EXERCISE INSTRUCTIONS: Every record below should be printed exactly as given.

+++ GIVEN DATA +++

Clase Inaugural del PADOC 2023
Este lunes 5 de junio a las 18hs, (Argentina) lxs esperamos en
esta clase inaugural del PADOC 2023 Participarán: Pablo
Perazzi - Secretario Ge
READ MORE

+++

WORKED SOLUTION:
Clase Inaugural del PADOC 2023
Este lunes 5 de junio a las 18hs, (Argentina) lxs esperamos en
esta clase inaugural del PADOC 2023 Participarán: Pablo
Perazzi - Secretario Ge
READ MORE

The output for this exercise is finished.